Donor agencies are increasingly interested in sharing the costs of private investments in developing countries to promote economic development goals. Costs might be shared in order to reduce risks for private investors to acceptable levels or compensate a private investor for the provision of public benefits. Competitive challenge funds are a popular format, channelling resources to the private sector to bring about investments and activities with positive development outcomes. It is generally expected that such donor support triggers private activities that would otherwise not happen, or that it makes them better (e.g. by enhancing their viability or pro-poor impacts), or helps make them happen significantly sooner; in other words, donor support should be additional.
Agencies can improve on current additionality assessments. Even though additionality is typically a formal requirement of donor support to business, agencies’ assessment criteria is often limited or vague; assessment processes are often confined to brief justifications from businesses; and there are typically no overarching internal guidelines within agencies on how additionality is considered. In sum, agencies are often unable to make a credible and convincing argument for the additionality of their support. Yet pressures are rising to demonstrate that partnerships with business make good use of public resources, not least as media attention focuses on donors’ funding decisions. For example, a recent newspaper article notes that many “critics questioned why some of Britain’s most successful and highly profitable firms are being given taxpayers’ cash for projects they could easily fund themselves.”

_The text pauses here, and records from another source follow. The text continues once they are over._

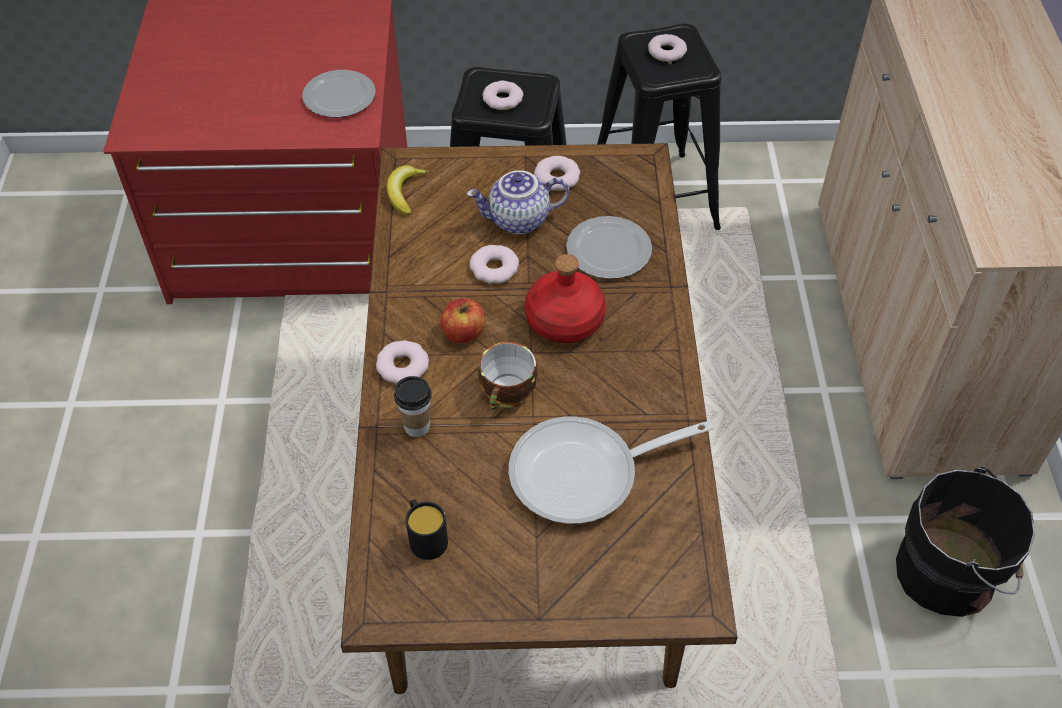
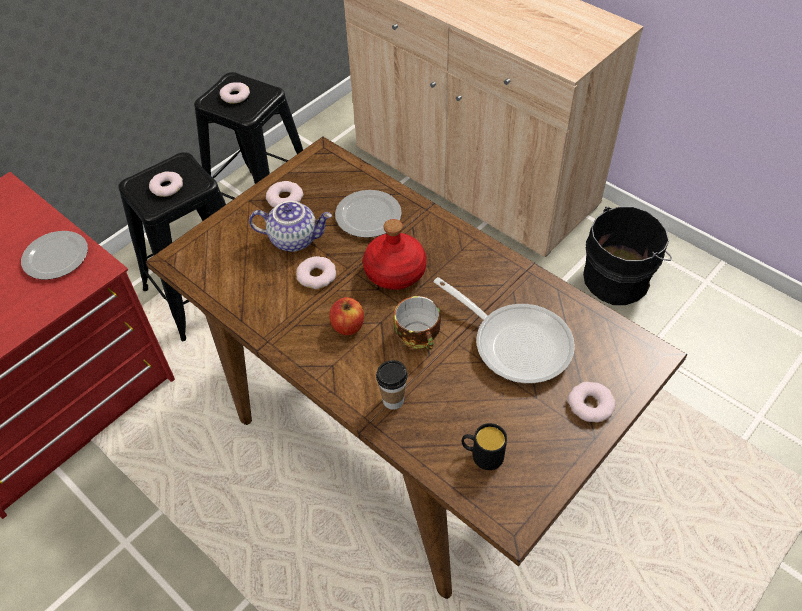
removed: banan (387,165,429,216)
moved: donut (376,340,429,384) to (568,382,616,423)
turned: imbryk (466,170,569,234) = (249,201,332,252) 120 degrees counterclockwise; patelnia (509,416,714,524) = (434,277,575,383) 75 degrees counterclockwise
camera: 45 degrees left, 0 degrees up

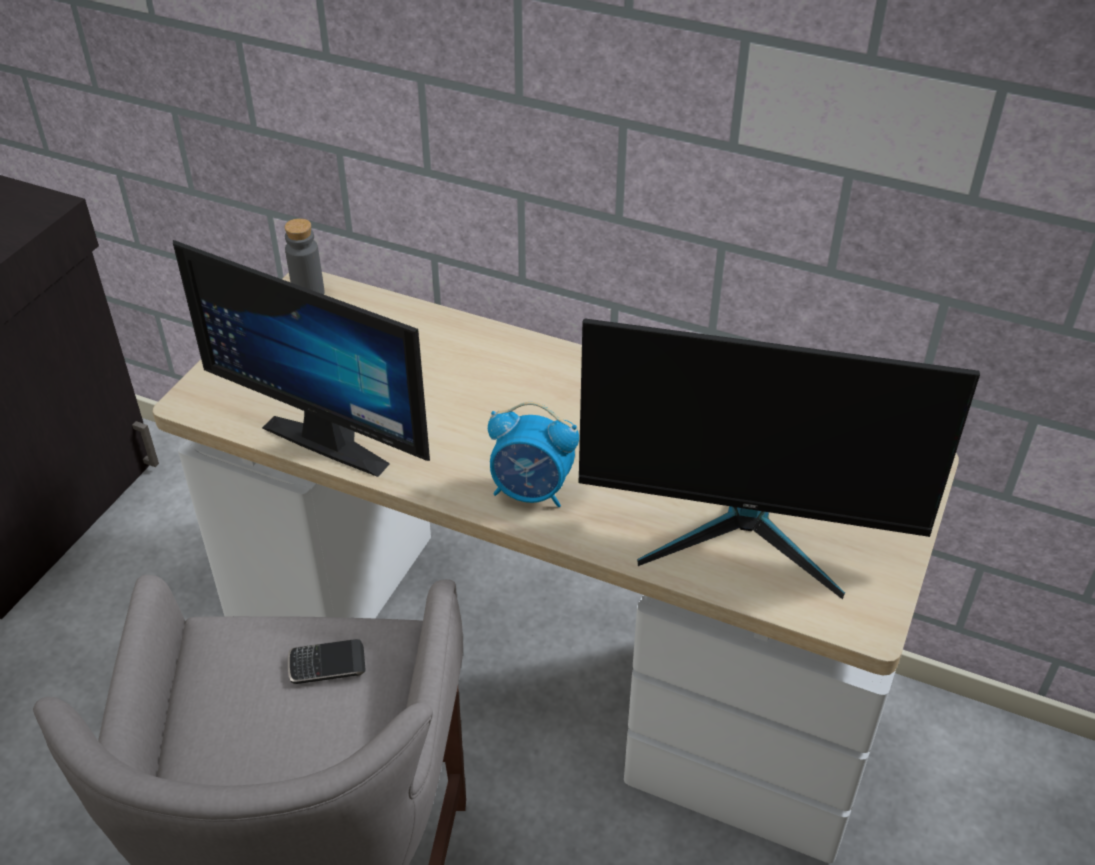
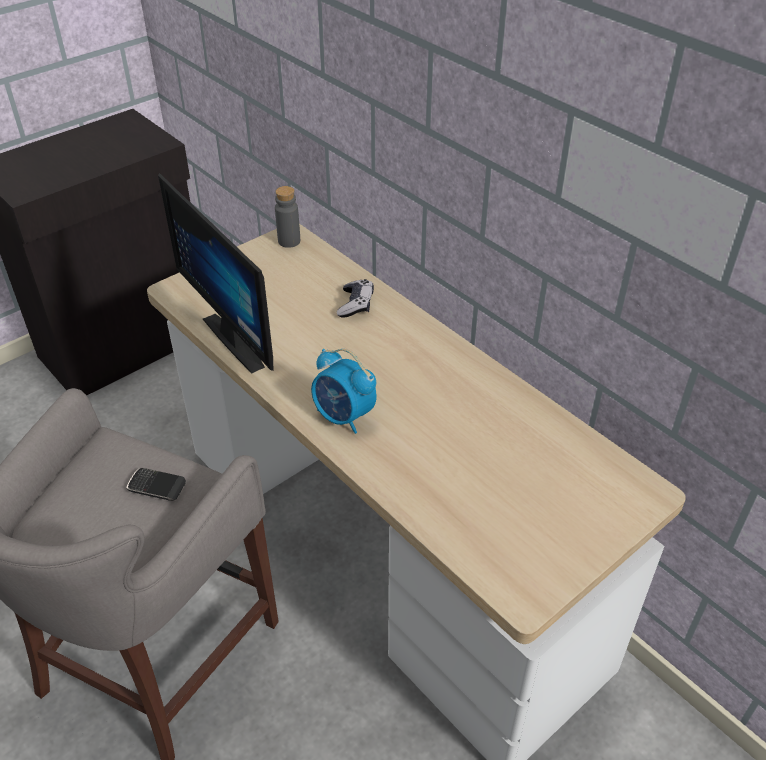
removed: monitor (579,318,980,599)
added: pad do gier (337,279,374,318)
camera: 25 degrees right, 0 degrees up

While it is impossible to ‘prove’ or ‘exactly measure’ additionality, agencies can enhance their additionality assessments in practical ways and do more to maximise the added value of public funds. With this in mind, member agencies of the Donor Committee for Enterprise Development (DCED) explored what good practice in demonstrating additionality could look like – based on the practical experiences of practitioners and funders of partnerships with business. The resulting report summarises eight key principles and criteria that can guide agencies in their process of selecting business projects for support. It encourages agencies to “do as much as possible” to use the criteria and principles outlined, but offers agencies the flexibility to adapt the exact scope and depth of their assessment to their specific context, resources and objectives.
Eight criteria for assessing additionality. What does ‘assessing additionality’ mean in practice? As a first step, the agency must establish at least one of the following: the company cannot self-finance the project (within a reasonable time frame); it does not have the knowledge or skills to develop and implement the project alone; and/or it is unwilling to invest in the project because it perceives the costs or risks to be higher than the benefits. As a second step, the agency needs to obtain a good estimate of the resources available from others: if the company lacks the finance or knowledge for the project, the agency should establish, with reasonable credibility, that the company is most likely unable to access equivalent support on a commercial basis. Ideally, it should also make a convincing case that the cost-shared project is unlikely to displace investments by other companies operating or ready to enter the market. Finally, the agency should be able to show that its support does not duplicate other donor-funded support.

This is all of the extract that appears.